Allegiance smear: The idea that Muslims have “more allegiance” to each other than to the country is an accusation without evidence. My lived reality is shared allegiance to the same streets, services and futures.

“Powder keg” rhetoric: That’s just fear-talk. The real risks to social cohesion are inequality, housing shortages, underfunded services, and those who constantly tell Britons to fear their neighbours.

If we want more mixing and trust (and I do), we should back the things that actually build it: good schools, youth clubs, safe streets, decent jobs, English-language provision where needed, and fair treatment for everyone. Blaming 6% of the country for everything isn’t a solution

MaturingCheeseball · 15/10/2025 11:18

@awkwardasfuck you have a very rosy view of many towns/cities across Britain. Have you not been to Bradford, say?

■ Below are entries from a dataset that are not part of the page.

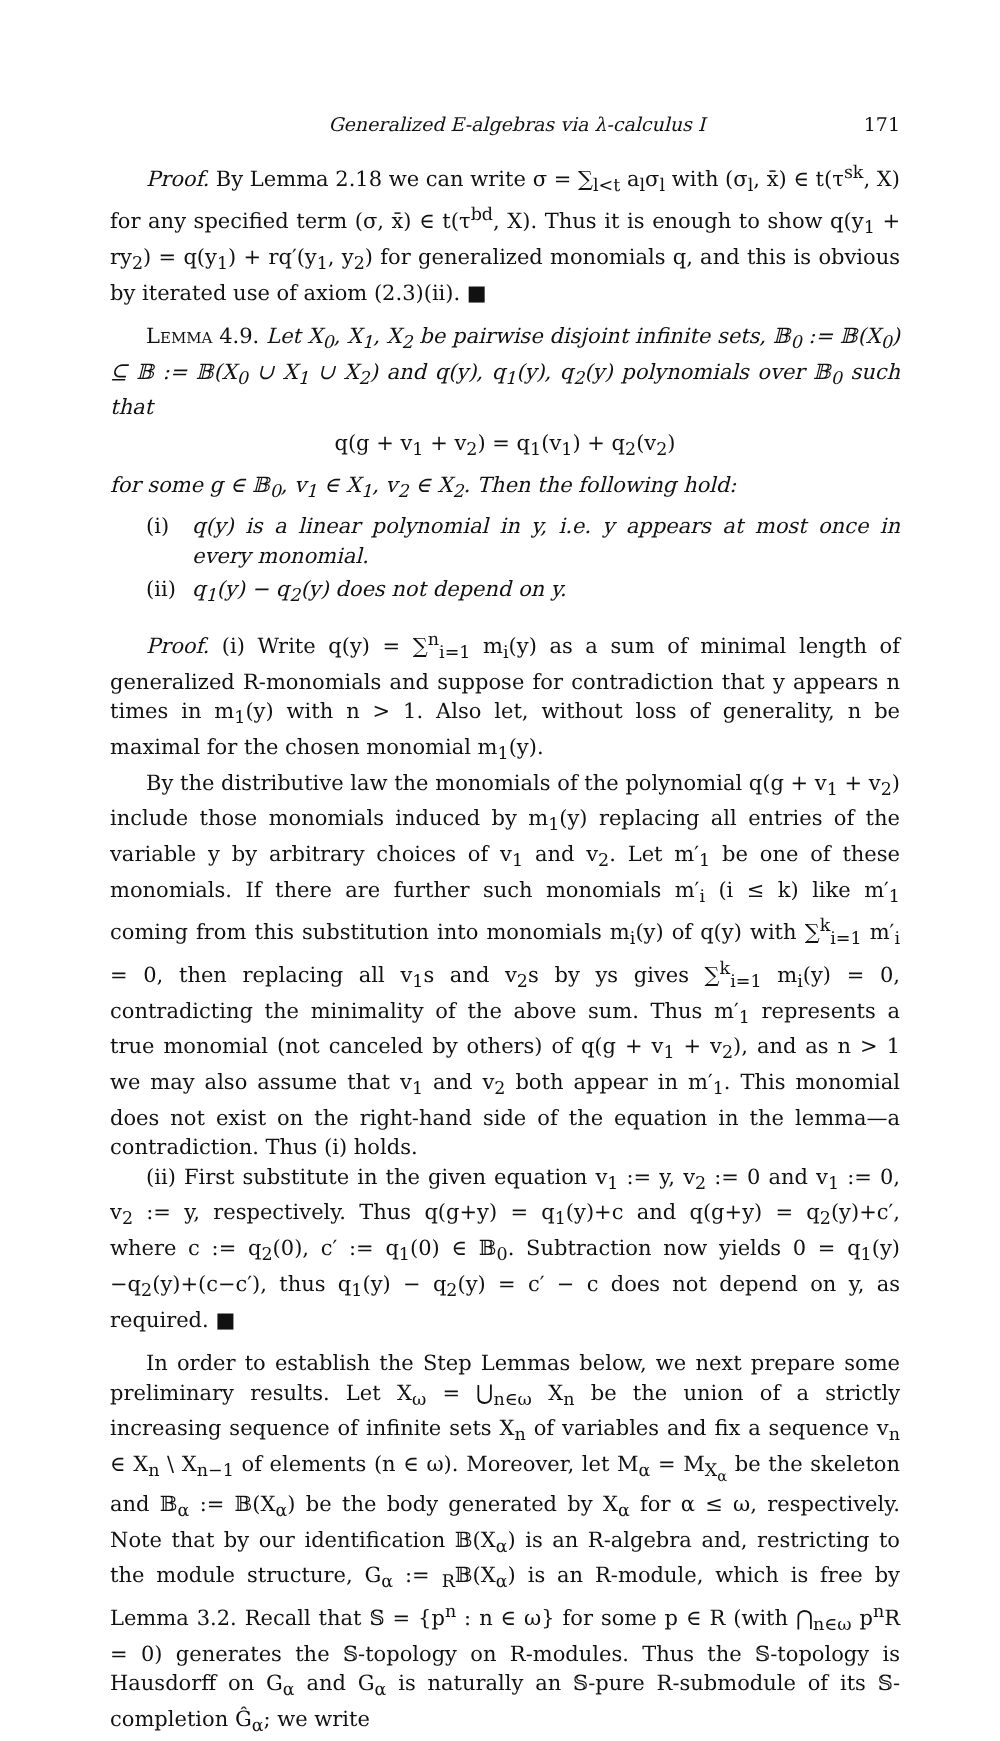Generalized E-algebras via λ-calculus I 171
Proof. By Lemma 2.18 we can write σ = ∑<sub>l<t</sub> a<sub>l</sub>σ<sub>l</sub> with (σ<sub>l</sub>, x̄) ∈ t(τ<sup>sk</sup>, X) for any specified term (σ, x̄) ∈ t(τ<sup>bd</sup>, X). Thus it is enough to show q(y<sub>1</sub> + ry<sub>2</sub>) = q(y<sub>1</sub>) + rq′(y<sub>1</sub>, y<sub>2</sub>) for generalized monomials q, and this is obvious by iterated use of axiom (2.3)(ii). ■
Lemma 4.9. Let X<sub>0</sub>, X<sub>1</sub>, X<sub>2</sub> be pairwise disjoint infinite sets, 𝔹<sub>0</sub> := 𝔹(X<sub>0</sub>) ⊆ 𝔹 := 𝔹(X<sub>0</sub> ∪ X<sub>1</sub> ∪ X<sub>2</sub>) and q(y), q<sub>1</sub>(y), q<sub>2</sub>(y) polynomials over 𝔹<sub>0</sub> such that
q(g + v<sub>1</sub> + v<sub>2</sub>) = q<sub>1</sub>(v<sub>1</sub>) + q<sub>2</sub>(v<sub>2</sub>)
for some g ∈ 𝔹<sub>0</sub>, v<sub>1</sub> ∈ X<sub>1</sub>, v<sub>2</sub> ∈ X<sub>2</sub>. Then the following hold:
(i) q(y) is a linear polynomial in y, i.e. y appears at most once in every monomial.
(ii) q<sub>1</sub>(y) − q<sub>2</sub>(y) does not depend on y.
Proof. (i) Write q(y) = ∑<sup>n</sup><sub>i=1</sub> m<sub>i</sub>(y) as a sum of minimal length of generalized R-monomials and suppose for contradiction that y appears n times in m<sub>1</sub>(y) with n > 1. Also let, without loss of generality, n be maximal for the chosen monomial m<sub>1</sub>(y).
By the distributive law the monomials of the polynomial q(g + v<sub>1</sub> + v<sub>2</sub>) include those monomials induced by m<sub>1</sub>(y) replacing all entries of the variable y by arbitrary choices of v<sub>1</sub> and v<sub>2</sub>. Let m′<sub>1</sub> be one of these monomials. If there are further such monomials m′<sub>i</sub> (i ≤ k) like m′<sub>1</sub> coming from this substitution into monomials m<sub>i</sub>(y) of q(y) with ∑<sup>k</sup><sub>i=1</sub> m′<sub>i</sub> = 0, then replacing all v<sub>1</sub>s and v<sub>2</sub>s by ys gives ∑<sup>k</sup><sub>i=1</sub> m<sub>i</sub>(y) = 0, contradicting the minimality of the above sum. Thus m′<sub>1</sub> represents a true monomial (not canceled by others) of q(g + v<sub>1</sub> + v<sub>2</sub>), and as n > 1 we may also assume that v<sub>1</sub> and v<sub>2</sub> both appear in m′<sub>1</sub>. This monomial does not exist on the right-hand side of the equation in the lemma—a contradiction. Thus (i) holds.
(ii) First substitute in the given equation v<sub>1</sub> := y, v<sub>2</sub> := 0 and v<sub>1</sub> := 0, v<sub>2</sub> := y, respectively. Thus q(g+y) = q<sub>1</sub>(y)+c and q(g+y) = q<sub>2</sub>(y)+c′, where c := q<sub>2</sub>(0), c′ := q<sub>1</sub>(0) ∈ 𝔹<sub>0</sub>. Subtraction now yields 0 = q<sub>1</sub>(y)−q<sub>2</sub>(y)+(c−c′), thus q<sub>1</sub>(y) − q<sub>2</sub>(y) = c′ − c does not depend on y, as required. ■
In order to establish the Step Lemmas below, we next prepare some preliminary results. Let X<sub>ω</sub> = ⋃<sub>n∈ω</sub> X<sub>n</sub> be the union of a strictly increasing sequence of infinite sets X<sub>n</sub> of variables and fix a sequence v<sub>n</sub> ∈ X<sub>n</sub> \ X<sub>n−1</sub> of elements (n ∈ ω). Moreover, let M<sub>α</sub> = M<sub>X<sub>α</sub></sub> be the skeleton and 𝔹<sub>α</sub> := 𝔹(X<sub>α</sub>) be the body generated by X<sub>α</sub> for α ≤ ω, respectively. Note that by our identification 𝔹(X<sub>α</sub>) is an R-algebra and, restricting to the module structure, G<sub>α</sub> := <sub>R</sub>𝔹(X<sub>α</sub>) is an R-module, which is free by Lemma 3.2. Recall that 𝕊 = {p<sup>n</sup> : n ∈ ω} for some p ∈ R (with ⋂<sub>n∈ω</sub> p<sup>n</sup>R = 0) generates the 𝕊-topology on R-modules. Thus the 𝕊-topology is Hausdorff on G<sub>α</sub> and G<sub>α</sub> is naturally an 𝕊-pure R-submodule of its 𝕊-completion Ĝ<sub>α</sub>; we write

The last general election indicated that quite a few traditional Labour seats were in peril. Four “Muslim interest” MPs gained seats. At the next ge estimates are 30+ Muslim-interest MPs (note: I say Muslim-interest MPs, not MPs who happen to be Muslim).

Given that one of these MPs has been outspoken on not just Gaza but keeping cousin marriage and not pursuing grooming gangs, as well as wanting UK govt funding for a new Pakistan airport, I’d say that if we had 30 of him our democratic process might be getting wobbly, to say the least.